As noted above, the employee did receive TTD benefits until he was determined medically stable and released to return to work on August 25, 1997 by his attending physician. He was given a 9% permanent partial impairment (PPI) whole person rating. On June 2 and 24, 1998, the employee was released for regular work. Once a medical opinion was received indicating that the employee was not stable and was again temporarily totally disabled, TTD benefits were recommenced on September 18, 1998. On January 12, 1999, the employee underwent additional surgery, which improved his condition. On June 7, 1999, he was again found to be medically stable and given an increased PPI rating of 11% on September 11, 1999. TTD was again commenced during the period of recovery.

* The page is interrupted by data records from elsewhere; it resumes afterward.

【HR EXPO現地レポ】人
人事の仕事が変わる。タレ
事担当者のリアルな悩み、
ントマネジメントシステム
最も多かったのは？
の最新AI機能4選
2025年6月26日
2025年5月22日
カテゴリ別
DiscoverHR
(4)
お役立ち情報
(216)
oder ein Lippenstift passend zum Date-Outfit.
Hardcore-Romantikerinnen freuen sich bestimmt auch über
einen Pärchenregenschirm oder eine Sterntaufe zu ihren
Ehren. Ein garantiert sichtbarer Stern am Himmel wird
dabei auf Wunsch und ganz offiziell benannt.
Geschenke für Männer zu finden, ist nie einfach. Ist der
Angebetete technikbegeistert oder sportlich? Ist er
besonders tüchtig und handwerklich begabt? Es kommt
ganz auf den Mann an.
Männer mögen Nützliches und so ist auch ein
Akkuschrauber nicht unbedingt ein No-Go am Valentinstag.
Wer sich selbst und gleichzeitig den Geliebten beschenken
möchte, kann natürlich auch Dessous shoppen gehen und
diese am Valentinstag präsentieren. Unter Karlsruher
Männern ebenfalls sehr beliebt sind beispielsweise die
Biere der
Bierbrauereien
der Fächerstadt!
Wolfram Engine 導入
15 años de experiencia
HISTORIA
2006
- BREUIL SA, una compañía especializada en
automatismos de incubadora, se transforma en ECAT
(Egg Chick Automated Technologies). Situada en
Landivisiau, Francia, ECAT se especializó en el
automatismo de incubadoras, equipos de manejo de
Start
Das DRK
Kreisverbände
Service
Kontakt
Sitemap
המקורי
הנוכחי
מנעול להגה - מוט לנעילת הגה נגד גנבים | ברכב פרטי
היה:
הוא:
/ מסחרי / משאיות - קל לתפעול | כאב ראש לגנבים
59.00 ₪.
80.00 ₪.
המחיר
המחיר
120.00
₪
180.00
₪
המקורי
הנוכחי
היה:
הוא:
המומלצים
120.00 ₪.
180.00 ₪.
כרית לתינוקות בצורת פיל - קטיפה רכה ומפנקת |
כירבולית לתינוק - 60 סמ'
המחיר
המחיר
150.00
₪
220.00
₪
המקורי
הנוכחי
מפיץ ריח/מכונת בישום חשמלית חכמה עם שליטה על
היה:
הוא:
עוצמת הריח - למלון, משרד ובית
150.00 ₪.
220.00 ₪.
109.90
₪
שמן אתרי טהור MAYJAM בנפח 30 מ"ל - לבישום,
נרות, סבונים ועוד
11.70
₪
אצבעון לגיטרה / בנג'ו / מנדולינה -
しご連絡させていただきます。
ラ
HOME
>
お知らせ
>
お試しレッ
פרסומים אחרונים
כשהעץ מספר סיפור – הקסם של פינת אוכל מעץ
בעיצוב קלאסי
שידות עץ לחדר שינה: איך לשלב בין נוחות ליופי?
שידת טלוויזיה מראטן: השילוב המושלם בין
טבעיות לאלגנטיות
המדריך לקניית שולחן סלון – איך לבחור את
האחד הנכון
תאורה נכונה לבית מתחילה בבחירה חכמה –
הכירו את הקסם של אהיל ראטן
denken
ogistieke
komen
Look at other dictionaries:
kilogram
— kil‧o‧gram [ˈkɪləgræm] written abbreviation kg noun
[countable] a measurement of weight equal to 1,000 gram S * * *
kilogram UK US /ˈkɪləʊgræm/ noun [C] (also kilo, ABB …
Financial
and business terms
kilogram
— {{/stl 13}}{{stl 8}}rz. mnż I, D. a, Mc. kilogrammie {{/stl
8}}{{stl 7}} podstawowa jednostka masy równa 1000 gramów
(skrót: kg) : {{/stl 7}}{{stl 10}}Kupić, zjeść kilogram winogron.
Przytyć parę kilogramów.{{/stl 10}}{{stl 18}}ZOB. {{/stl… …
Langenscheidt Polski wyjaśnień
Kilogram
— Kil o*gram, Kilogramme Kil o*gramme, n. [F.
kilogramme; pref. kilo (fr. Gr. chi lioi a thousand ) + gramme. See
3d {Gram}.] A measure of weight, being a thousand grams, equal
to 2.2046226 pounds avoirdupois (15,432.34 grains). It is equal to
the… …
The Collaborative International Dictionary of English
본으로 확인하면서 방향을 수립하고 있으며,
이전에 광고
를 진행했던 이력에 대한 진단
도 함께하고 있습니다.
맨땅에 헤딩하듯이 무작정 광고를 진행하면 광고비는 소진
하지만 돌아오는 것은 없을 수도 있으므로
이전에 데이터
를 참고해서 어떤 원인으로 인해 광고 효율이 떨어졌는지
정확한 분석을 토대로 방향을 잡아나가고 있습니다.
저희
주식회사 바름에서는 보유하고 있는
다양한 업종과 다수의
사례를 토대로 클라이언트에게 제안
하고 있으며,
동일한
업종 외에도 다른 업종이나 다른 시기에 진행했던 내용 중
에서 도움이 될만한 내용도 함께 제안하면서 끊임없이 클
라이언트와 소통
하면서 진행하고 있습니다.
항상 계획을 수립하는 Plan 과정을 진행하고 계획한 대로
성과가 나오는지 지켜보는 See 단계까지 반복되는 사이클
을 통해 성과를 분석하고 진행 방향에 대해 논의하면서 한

Given his need for additional surgery, the employee believes he should be entitled to TTD from June 2, 1998 until September 18, 1998, and continuing until the recent date of medical stability. The defendants respond that in order to prevail on TTD for this limited window, there must be medical evidence to support the claim of temporary, total disability. The defendants also point out the employee was receiving unemployment insurance benefits from September 20, 1997 through July 18, 1998. AS 23.30.187 states: “Compensation is not payable to an employee under AS 23.30.180 or 23.30185 for a week in which the employee receives unemployment benefits.” Therefore, the defendants contend, the employee is not eligible for TTD benefits during this period.